# MATERIAL TO PROCESS

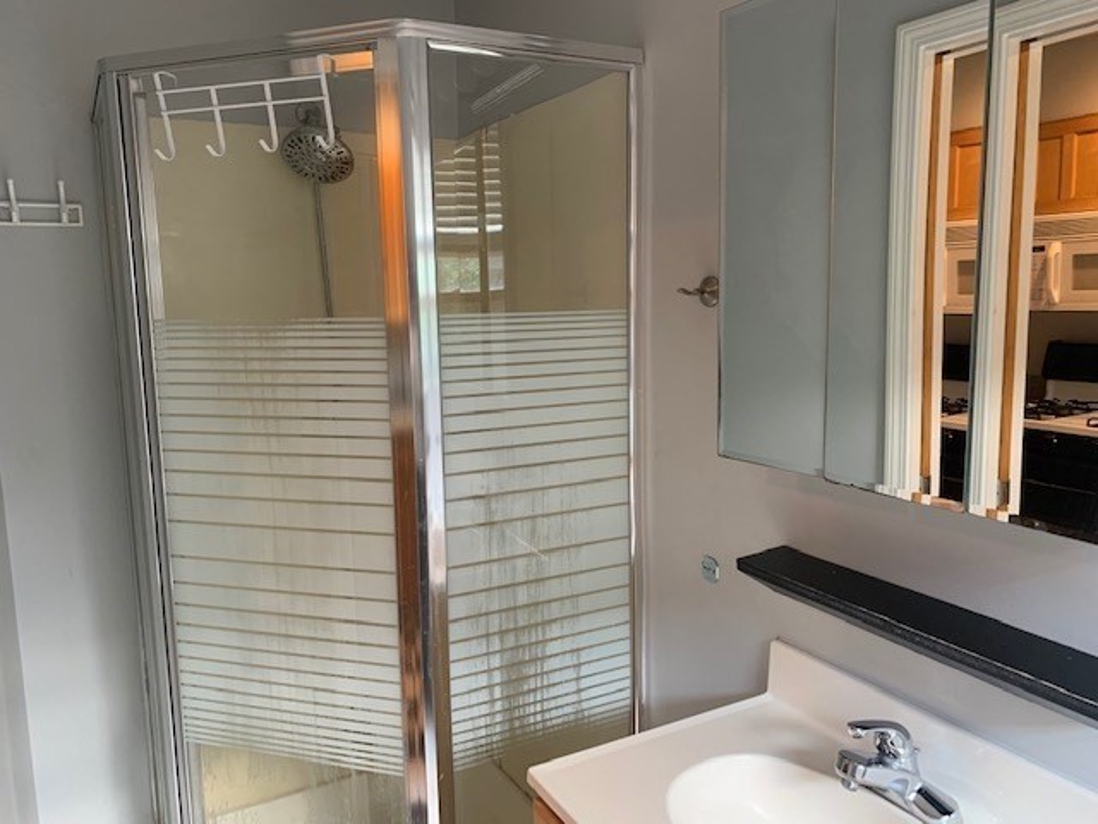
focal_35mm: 26
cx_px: 549
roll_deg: +1.4
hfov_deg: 67.3
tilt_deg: -7.3
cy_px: 412
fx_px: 825
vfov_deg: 53.1
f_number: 1.8
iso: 125
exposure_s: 1/60
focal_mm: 4.25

# YOUR GOAL
Give back the material exactly as written, images excluded.

# YOUR RESPONSE
focal_35mm: 26
cx_px: 549
roll_deg: +1.4
hfov_deg: 67.3
tilt_deg: -7.3
cy_px: 412
fx_px: 825
vfov_deg: 53.1
f_number: 1.8
iso: 125
exposure_s: 1/60
focal_mm: 4.25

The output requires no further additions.